Would you be comfortable sharing with us a time where, not only did something not go right, but it in fact, went wrong?
We were approached by a large overseas company that wanted a lot of our product and at the time we were only selling online in Australia. The catch was they wanted it half the price of what we were making at. So against all my instincts I compromised on quality to make it the price they wanted. THIS WAS A HUGE MISTAKE! Yes, they bought lots of stock, but the sales were terrible due to the quality and not only that our happy customers were upset because of the quality change.
Our swimwear usually last two or three children (hand me downs) and the material doesn’t change colour or shape. However this batch we made for this large overseas company was terrible and the material didn’t last longer than two swims. We had a lot of dead stock that I wasn’t willing to sell and it ruined our relationship with that large overseas retailer.
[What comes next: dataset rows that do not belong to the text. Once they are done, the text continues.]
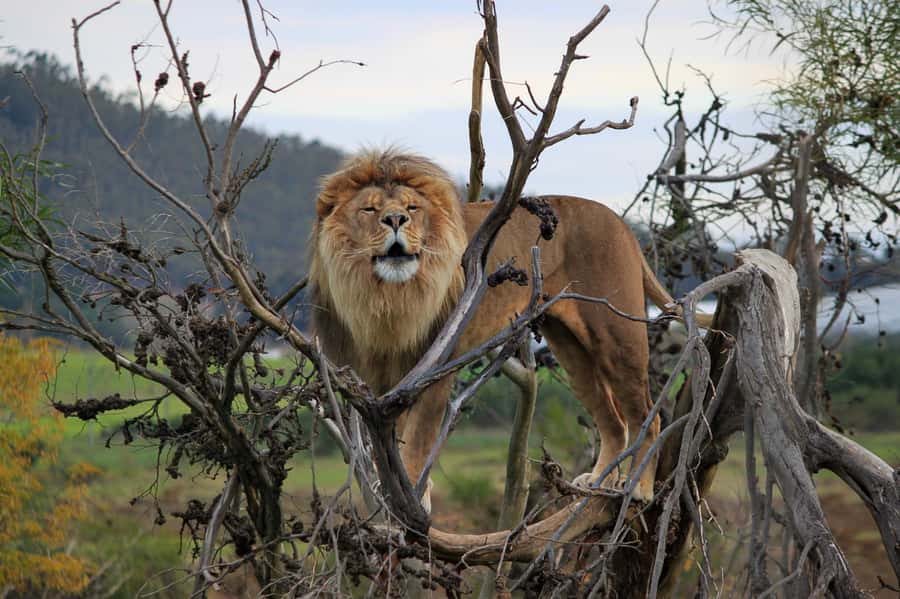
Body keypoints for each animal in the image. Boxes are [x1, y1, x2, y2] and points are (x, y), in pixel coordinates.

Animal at [309, 149, 681, 508]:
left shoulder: (436, 371)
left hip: (617, 335)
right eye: (370, 209)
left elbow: (417, 441)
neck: (388, 295)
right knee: (614, 422)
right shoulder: (383, 382)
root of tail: (619, 222)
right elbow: (391, 443)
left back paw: (639, 488)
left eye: (411, 208)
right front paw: (391, 493)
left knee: (647, 416)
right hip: (570, 350)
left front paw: (415, 496)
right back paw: (598, 480)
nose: (396, 219)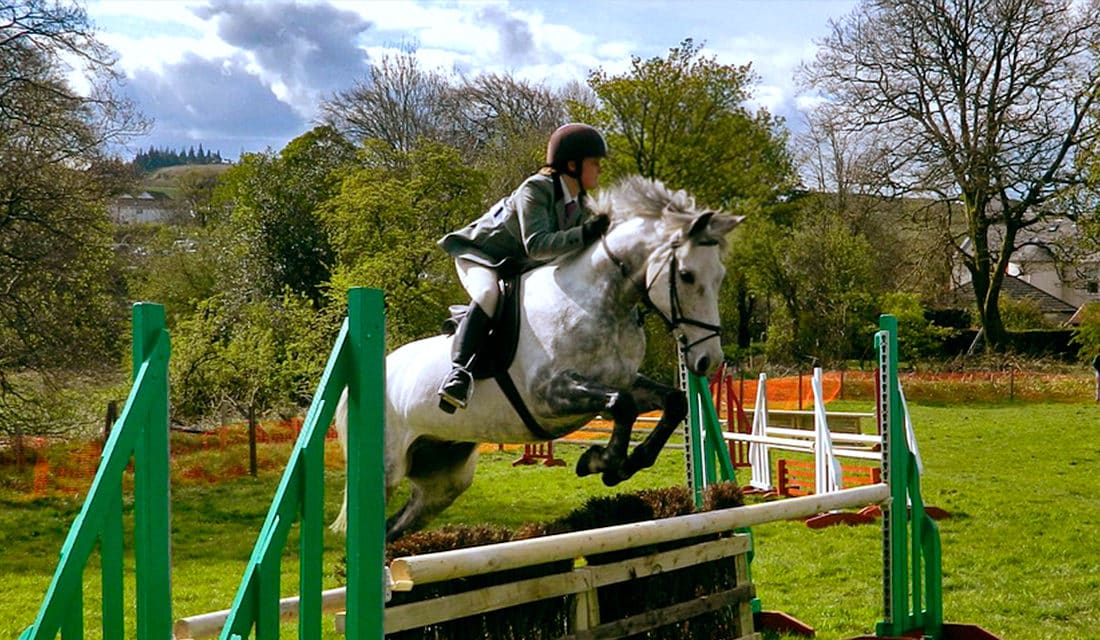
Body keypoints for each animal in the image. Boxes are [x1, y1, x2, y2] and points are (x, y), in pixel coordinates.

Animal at [330, 177, 743, 541]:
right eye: (686, 275)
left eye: (721, 275)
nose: (708, 360)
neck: (599, 300)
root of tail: (351, 388)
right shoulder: (548, 394)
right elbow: (621, 405)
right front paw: (602, 463)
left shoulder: (620, 379)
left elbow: (672, 402)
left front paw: (628, 462)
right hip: (385, 470)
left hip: (445, 476)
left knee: (396, 526)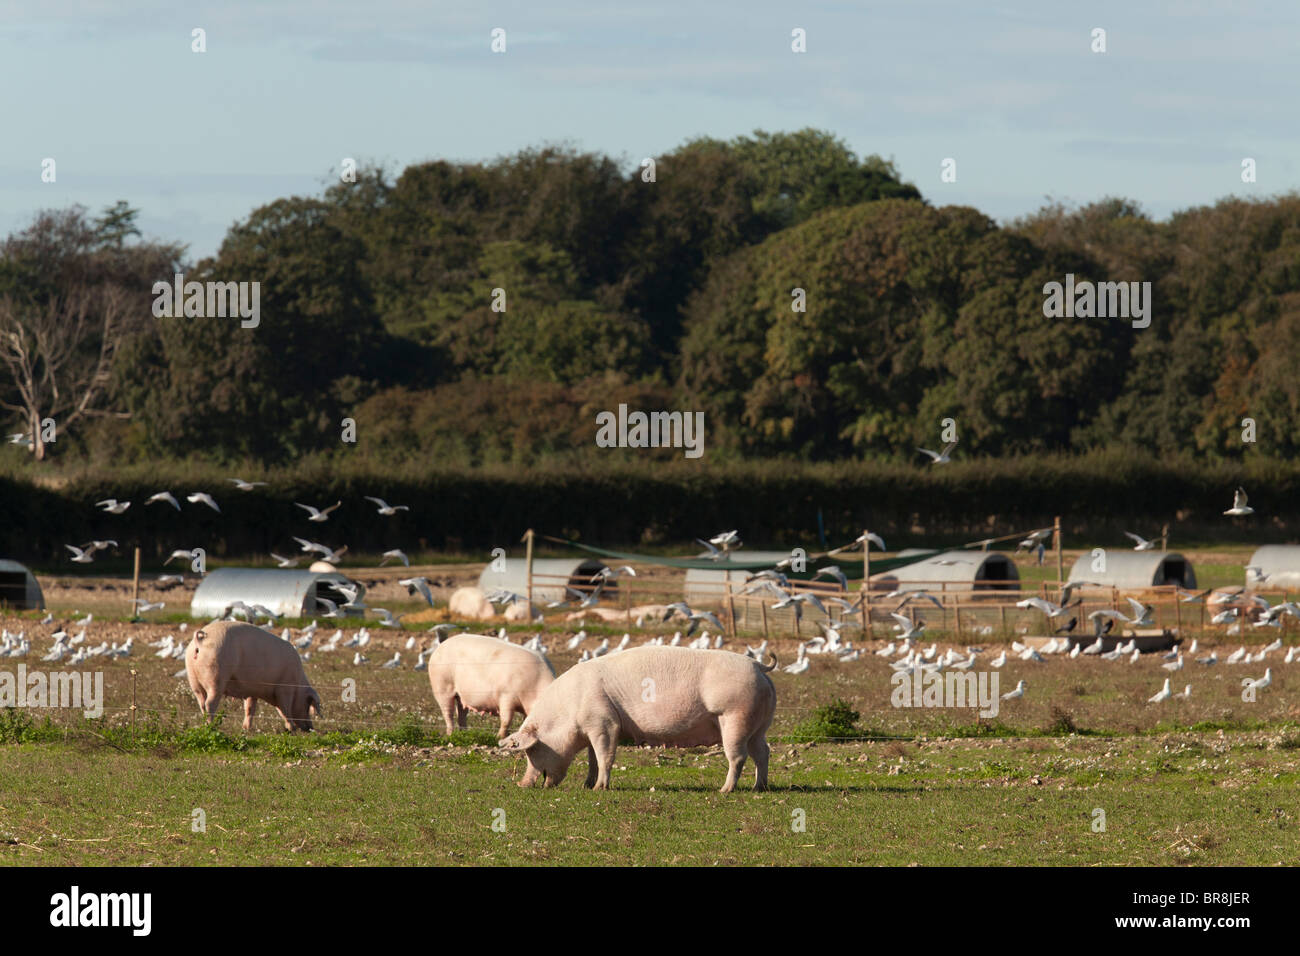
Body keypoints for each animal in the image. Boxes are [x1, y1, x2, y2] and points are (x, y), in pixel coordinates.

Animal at [185, 621, 322, 733]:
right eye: (307, 705)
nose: (310, 728)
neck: (298, 684)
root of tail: (201, 639)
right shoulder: (284, 688)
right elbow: (285, 708)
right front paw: (292, 729)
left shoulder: (252, 691)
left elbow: (250, 708)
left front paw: (246, 729)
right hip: (216, 677)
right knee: (210, 703)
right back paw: (212, 727)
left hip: (193, 679)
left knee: (201, 703)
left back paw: (205, 725)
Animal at [423, 634, 551, 738]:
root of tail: (439, 647)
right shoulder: (506, 696)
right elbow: (506, 719)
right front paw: (499, 737)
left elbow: (525, 720)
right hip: (441, 686)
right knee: (448, 712)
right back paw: (450, 734)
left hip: (460, 695)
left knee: (461, 713)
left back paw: (464, 733)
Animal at [501, 647, 774, 796]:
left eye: (532, 750)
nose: (522, 784)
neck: (567, 709)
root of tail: (758, 665)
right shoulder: (592, 727)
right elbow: (592, 758)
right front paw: (587, 785)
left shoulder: (604, 722)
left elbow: (605, 756)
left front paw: (599, 788)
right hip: (758, 726)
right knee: (763, 752)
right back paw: (758, 788)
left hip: (734, 716)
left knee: (738, 757)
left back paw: (724, 790)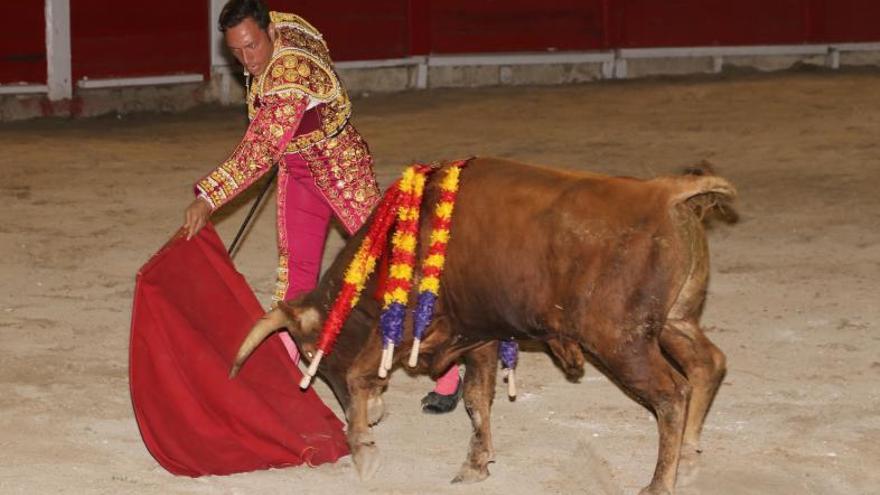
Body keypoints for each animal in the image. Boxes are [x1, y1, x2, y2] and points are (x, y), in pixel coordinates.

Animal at [229, 158, 736, 495]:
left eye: (309, 352)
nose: (369, 414)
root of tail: (664, 192)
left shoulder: (411, 322)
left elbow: (358, 373)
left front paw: (365, 451)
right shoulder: (478, 334)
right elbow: (476, 399)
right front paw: (476, 464)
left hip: (621, 341)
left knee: (671, 394)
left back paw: (659, 483)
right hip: (673, 322)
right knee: (708, 364)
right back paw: (688, 456)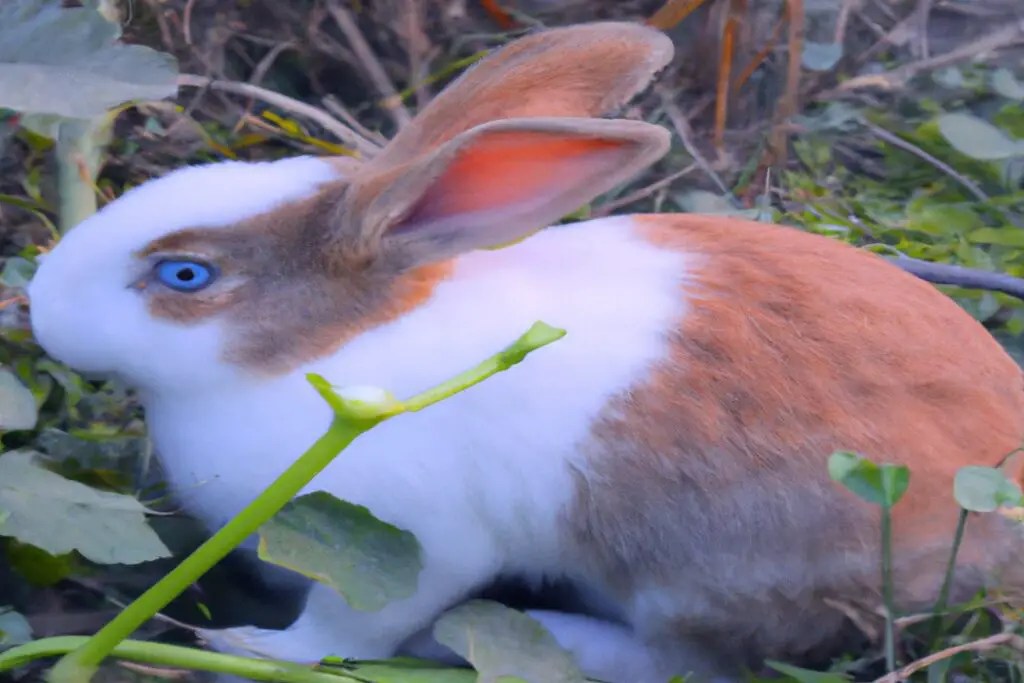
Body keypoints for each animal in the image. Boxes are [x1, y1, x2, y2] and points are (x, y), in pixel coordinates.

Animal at [26, 19, 1024, 683]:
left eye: (185, 274)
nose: (37, 305)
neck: (326, 348)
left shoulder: (415, 538)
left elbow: (348, 628)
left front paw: (246, 646)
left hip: (700, 577)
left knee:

How did you recover from that and how did you ensure that your mindset didn't take a blow from it?
I immediately changed back to our outstanding quality swimwear material and flatly refuse to ignore my instincts or compromise my brand's integrity for money. The left over swimsuits we sold off as seconds at cost price and explained to the buyers what to expect.
My mindset didn’t take a blow because I knew that I should have listened to my gut! I resolved then and there to never ignore it again. It has also helped me when dealing with larger department stores who ask for compromise for me to say without hesitation NO.
There is a bit of chatter from time to time about the name “mumpreneur”, “girl boss” and so on. Why do you think some ladies really take to it, while others are inclined to push against it?
I believe we are entitled to call ourselves what ever we like. I think the mumpreneur tag gets push back because people argue they don't like to be labelled, or that being caused a mumpreneur means we are belittling ourselves. I wear it as a badge of honour.
It was damn tough starting up this business and being a stay-at-home mum. It wasn't easy, but I had a support network of other mumpreneurs through the Ausmumpreneur group that helped me out when I needed it. I know many mumpreneurs that I can pick up the phone and call quickly asking for advice or help. This support is invaluable.
So i see it as being a member of a group of like minded women in a similar situation to myself.